Los Carrasco Matus hicieron la denuncia en el Comité Pro Paz y enviaron cartas a los regimientos, a Manuel “Mamo” Contreras, e incluso a Augusto Pinochet. Finalmente acudieron a la Comisión Interamericana de Derechos Humanos, quienes a su vez pidieron respuesta al gobierno de Chile. Con fecha 2 de julio de 1976 el Encargado de la Secretaría de Comisión, Charles Moyer, le remite a Carrasco “las informaciones suministradas por el Gobierno de Chile en nota de 19 de mayo de 1976”. En ella se lee:

“Caso 2023. Alberto Carrasco Matus. No hay constancia de que esta persona se encuentre o haya sido detenida en Chile. Es presumible que esta persona se haya ocultado con el objeto de ingresar a los movimientos extremistas clandestinos. La denuncia puede deberse a personas que con el objeto de desprestigiar al Gobierno de Chile se dedican a confeccionar listas de personas presuntamente detenidas”.

Entre los guardias y los detenidos de Villa Grimaldi, sin embargo, la verdad se esparció rápidamente: Carlos Alberto Carrasco Matus había sido asesinado a cadenazos por Marcelo Moren Brito.
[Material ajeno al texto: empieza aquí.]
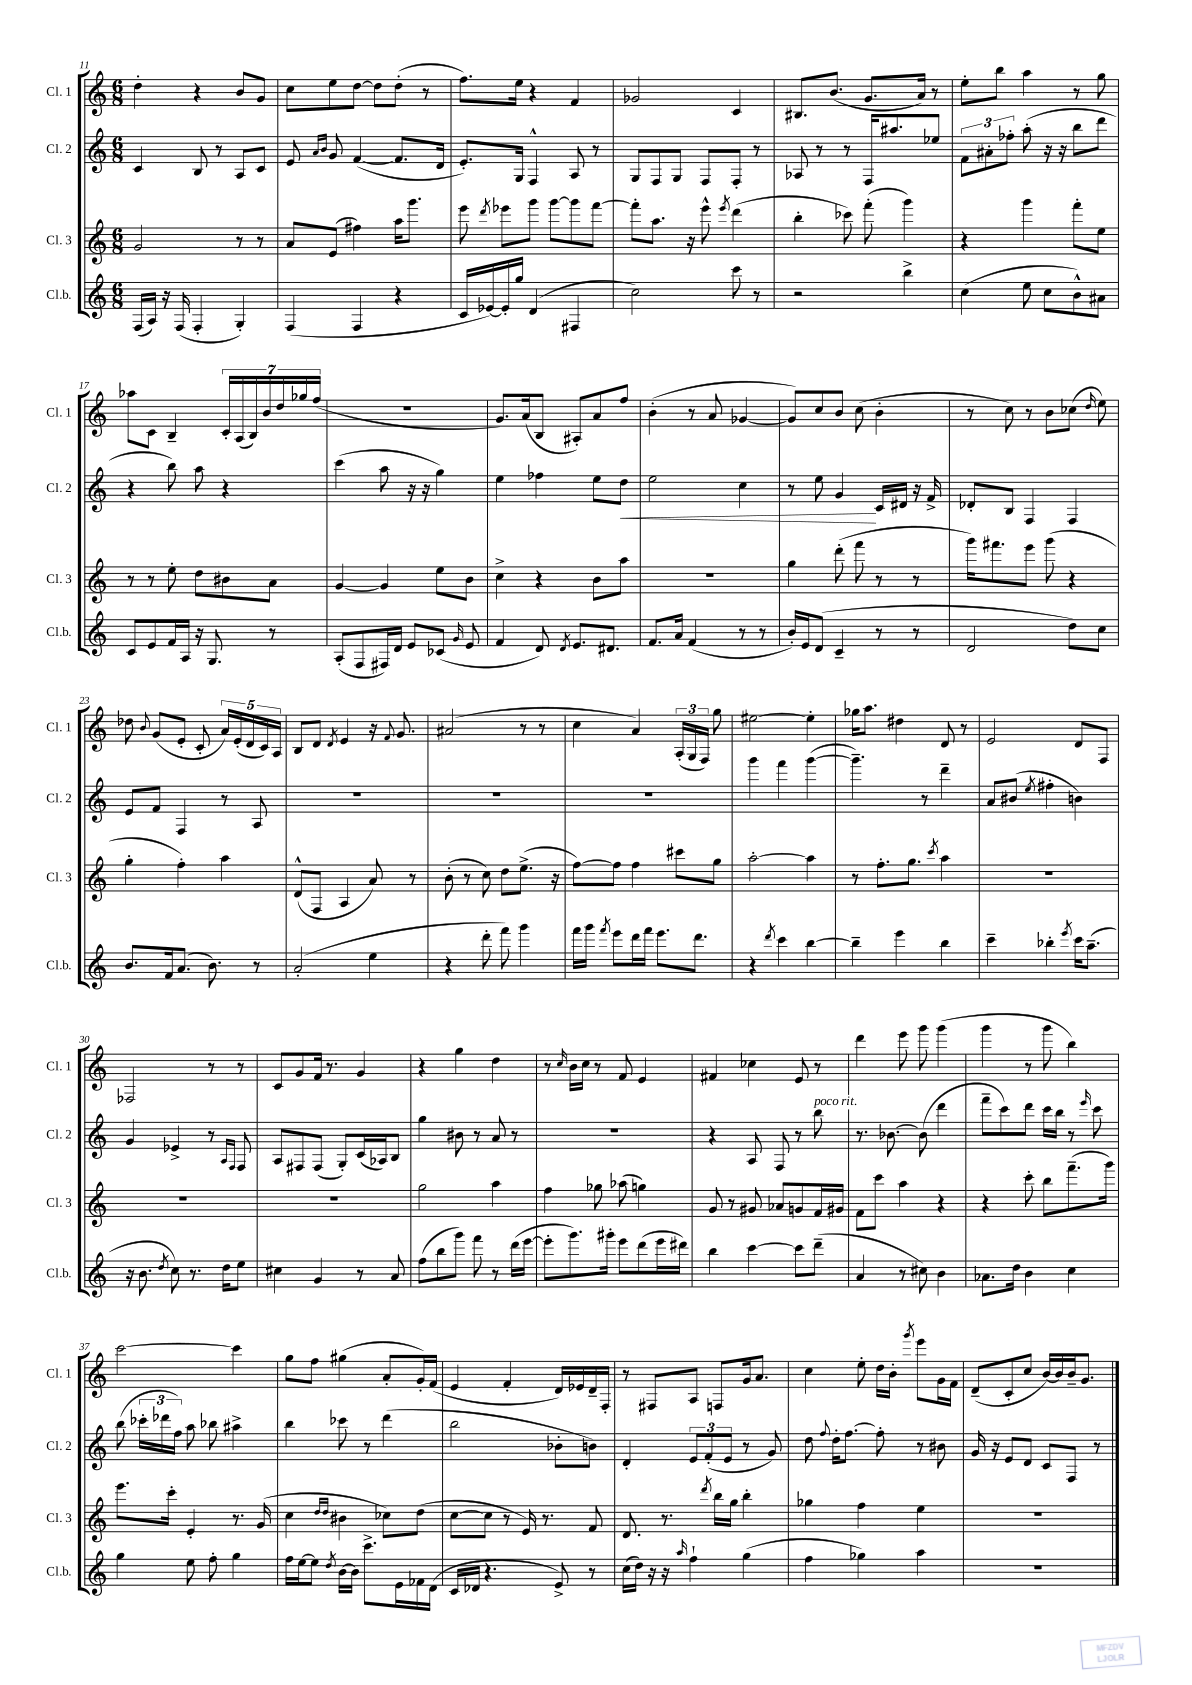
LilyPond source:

<<
\new StaffGroup <<
\new Staff = "s0" \with { instrumentName = "Cl. 1" shortInstrumentName = "Cl. 1" } {
    \clef treble \key c \major \numericTimeSignature \time 6/8
    \autoBeamOff d''4-. r4 b'8[ g'8] |
    c''8[ e''8 d''8]~ d''8[ d''8]-.( r8 |
    f''8.[) e''16] r4 f'4 |
    ges'2 c'4 |
    bis8.[ b'8.]( g'8.[ a'16]) r8 |
    e''8[-. b''8] a''4 r8 g''8 |
    aes''8[ c'8] b4-- \tuplet 7/4 { c'16[-. a16( b16) b'16 d''16 ges''16 f''16]( } |
    R2. |
    g'8.[) a'16( b8] ais8[-.) a'8 f''8] |
    b'4-.( r8 a'8 ges'4~ |
    ges'8[) c''8 b'8] c''8( b'4-. |
    r8 c''8) r8 b'8[ ces''8]( \grace { d''16 } e''8) |
    des''8 \appoggiatura { b'8 } g'8[( e'8]-. c'8-. \tuplet 5/4 { a'16[) e'16-.( d'16 c'16) a16] } |
    b8[ d'8] \acciaccatura { d'8 } e'4 r16 \appoggiatura { f'8 } g'8. |
    ais'2( r8 r8 |
    c''4 a'4) \tuplet 3/2 { a16[-.( g16 f16]) } g''8 |
    eis''2~ eis''4-. |
    ges''16[ a''8.] dis''4 d'8 r8 |
    e'2 d'8[ f8] |
    fes2 r8 r8 |
    c'8[ g'8 f'16] r8. g'4 |
    r4 g''4 d''4 |
    r8 \grace { c''16 } b'16[ c''16] r8 f'8 e'4 |
    fis'4 ces''4 e'8 r8 |
    d'''4 e'''8 g'''8 g'''4( |
    g'''4 r8 g'''8 b''4) |
    c'''2~ c'''4 |
    g''8[ f''8] gis''4( a'8[-. g'16-.) f'16]( |
    e'4 f'4-. d'16[) ees'16 d'16-- f16]-. |
    r8 fis8[ a8] f8[ g'16 a'8.] |
    c''4 e''8-. d''16[ b'16]-. \acciaccatura { g'''8 } e'''8[ g'16 f'16] |
    d'8[--( c'8-. c''8] b'16[~) b'16 b'16-- g'8.] \bar "|." |
}
\new Staff = "s1" \with { instrumentName = "Cl. 2" shortInstrumentName = "Cl. 2" } {
    \clef treble \key c \major \numericTimeSignature \time 6/8
    \autoBeamOff c'4 b8 r8 a8[ c'8] |
    e'8 \grace { a'16[ b'16] } g'8 f'4~( f'8.[ d'16] |
    e'8.[-.) g16] f4-^ a8 r8 |
    g8[ f8 g8] f8[ f8]-. r8 |
    aes8 r8 r8 f16[ ais''8. ees''8] |
    \tuplet 3/2 { f'8[ ais'8-. fes''8]-. } a''8-.( r16 r16 b''8[ d'''8] |
    r4 b''8) a''8 r4 |
    c'''4( a''8 r16 r16 g''4) |
    e''4 fes''4 e''8[ d''8]\< |
    e''2 c''4 |
    r8 e''8 g'4\! c'16[ dis'16] r16 f'16-> |
    des'8[-. b8] f4 f4 |
    e'8[ f'8] f4 r8 a8 |
    R2. |
    R2. |
    R2. |
    g'''4 f'''4 g'''4~( |
    g'''4.--) r8 d'''4-- |
    a'8[ bis'8]( \acciaccatura { e''8 } fis''4-. b'4) |
    g'4 ees'4-> r8 \grace { a16[ f16] } f8 |
    a8[ fis8 fis8]( g8[-.) c'16( aes16) b8] |
    g''4 bis'8 r8 a'8 r8 |
    R2. |
    r4 a8 f8 r8 b''8^\markup { \italic "poco rit." } |
    r8. bes'8.~ bes'8( d'''4 |
    f'''8[-- c'''8) d'''8] c'''16[ b''16] r8 \grace { e'''16 } c'''8 |
    b''8( \tuplet 3/2 { ces'''16[-. des'''16 f''16]) } a''8 bes''8 ais''4-> |
    b''4 ces'''8 r8 d'''4( |
    b''2 bes'8[-. b'8]) |
    d'4-. \tuplet 3/2 { e'8[ f'8-.( e'8] } r8 g'8) |
    d''8 \appoggiatura { f''8 } d''16[-. f''8.]~ f''8-. r8 bis'8 |
    g'16 r16 e'8[ d'8] c'8[ f8] r8 \bar "|." |
}
\new Staff = "s2" \with { instrumentName = "Cl. 3" shortInstrumentName = "Cl. 3" } {
    \clef treble \key c \major \numericTimeSignature \time 6/8
    \autoBeamOff g'2 r8 r8 |
    a'8[ e'8]( fis''4) a''16[ g'''8.] |
    e'''8 \acciaccatura { d'''8 } ees'''8[ g'''8] g'''8[~ g'''8 f'''8]~ |
    f'''8[-. a''8.] r16 e'''8-^ \acciaccatura { e'''8 } d'''4( |
    b''4-. ces'''8) f'''8-.( g'''4) |
    r4 g'''4 f'''8[-. e''8] |
    r8 r8 e''8-. d''8[ bis'8 a'8] |
    g'4~ g'4 e''8[ b'8] |
    c''4-> r4 b'8[ a''8] |
    R2. |
    g''4 d'''8-.( f'''8 r8 r8 |
    g'''16[) fis'''8. e'''8] g'''8( r4 |
    g''4-. f''4-.) a''4 |
    d'8[-^( f8] a4 a'8) r8 |
    b'8-.( r8 c''8) d''8[ e''8.]->( r16 |
    f''8[~) f''8] f''4 cis'''8[ g''8] |
    a''2~-. a''4 |
    r8 f''8.[-. g''8.] \acciaccatura { c'''8 } a''4 |
    R2. |
    R2. |
    R2. |
    g''2 a''4 |
    f''4 ges''8 aes''8( g''4) |
    g'8 r8 gis'8 aes'8[ g'8 f'16 gis'16] |
    f'8[ c'''8] a''4 r4 |
    r4 c'''8-. b''8[ f'''8.--( g'''16]) |
    e'''8.[ c'''16]-. e'4-. r8. g'16( |
    c''4 \grace { d''16[ d''16] } bis'4 ces''8[) d''8]( |
    c''8[~ c''8] r8 e'16) r8. f'8 |
    d'8. r8. \acciaccatura { d'''8 } b''16[ g''16] b''4-. |
    ges''4 f''4 e''4 |
    R2. \bar "|." |
}
\new Staff = "s3" \with { instrumentName = "Cl.b." shortInstrumentName = "Cl.b." } {
    \clef treble \key c \major \numericTimeSignature \time 6/8
    \autoBeamOff f16[( a16]) r16 f16( f4-. g4-.) |
    f4( f4 r4 |
    c'16[ ees'16~) ees'16-. g''16] d'4( fis4 |
    c''2) c'''8 r8 |
    r2 b''4-> |
    c''4( e''8 c''8[ b'8-^) ais'8] |
    c'8[ e'8 f'16 a16] r16 g8. r8 |
    a8[-.( f8 fis16) d'16] e'8[ ces'8]( \grace { g'16 } e'8 |
    f'4 d'8) \acciaccatura { d'8 } e'8.[ dis'8.] |
    f'8.[ a'16] f'4( r8 r8 |
    b'16[-.) e'16 d'8]( c'4-- r8 r8 |
    d'2 d''8[) c''8] |
    b'8.[ f'16 a'8.]( b'8.) r8 |
    a'2-.( e''4 |
    r4 d'''8-. f'''8) g'''4 |
    f'''16[ g'''16] \acciaccatura { f'''8 } e'''8[ d'''16 f'''16] e'''8.[ d'''8.] |
    r4 \acciaccatura { d'''8 } c'''4 b''4~ |
    b''4-- e'''4 b''4 |
    c'''4-- bes''4-. \acciaccatura { e'''8 } c'''16[ a''8.]--( |
    r16 b'8. \acciaccatura { d''8 } c''8) r8. d''16[ e''8] |
    cis''4 g'4 r8 a'8 |
    f''8[( b''8 g'''8]) f'''8 r8 d'''16[( e'''16]~ |
    e'''8[-. g'''8.) gis'''16]-. e'''8[ d'''8( e'''16 dis'''16]) |
    b''4 c'''4~ c'''8[ d'''8]--( |
    a'4 r8 cis''8) b'4 |
    aes'8.[ d''16] b'4 c''4 |
    g''4 e''8 f''8-. g''4 |
    f''16[ e''16~ e''8] \acciaccatura { d''8 } b'16[~ b'16] c'''8.[-> e'16 fes'16 d'16]( |
    c'16[ des'16] r4. e'8->) r8 |
    c''16[( d''16]) r16 r16 \grace { a''16 } f''4-! g''4( |
    f''4 ges''4) a''4 |
    R2. \bar "|." |
}
>>
>>
\layout { \context { \Score currentBarNumber = #11 } }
En la sentencia de Villa Grimaldi, del 27 junio de 2014 se incluye la declaración policial de Osvaldo Romo Mena, oficial de la DINA que fue guardia en Cuatro Álamos y Villa Grimaldi. “Se supo que Carrasco proporcionaba información de la DINA a los prisioneros, por tal razón lo detuvo Marcelo Moren, ve cuando éste lo llevó amarrado del cuello hasta el sector de la Torre. El mismo día, en horas de la tarde, escuchó gritos en ese sector y ve que Moren golpeaba a Carlos con una cadena, hecho que era observado por toda la gente del lugar. Luego de los cadenazos que le proporcionó Moren Brito, lo dejó moribundo en el patio e ignora lo que sucedió con su cuerpo”. La declaración agrega que Moren Brito había ido a detener a Antonio Puig en calle Sevilla, pero que Puig alcanza a escapar; aunque en el lugar “se encontraron el pasaporte de Puig y una cédula de identidad de Carlos Carrasco Matus, pero con un nombre distinto, Morén lo reconoció como un funcionario de la DINA”.

Aunque la sentencia está siendo apelada, los condenados por en calidad de autor por los delitos reiterados de secuestro calificado de Carlos Carrasco Matus fueron Manuel Contreras, Pedro Espinoza Bravo, Miguel Krassnoff, Marcelo Moren Brito, Fernando Lauriani Maturana, Gerardo Godoy García, Ricardo Lawrence Miresenm Rolf Wenderoth, Basclay Zapata Reyes, Manuel Carevic Cubillos y Raúl Iturriaga Neumann a penas de entre presidio permetuo y 15 años y un día.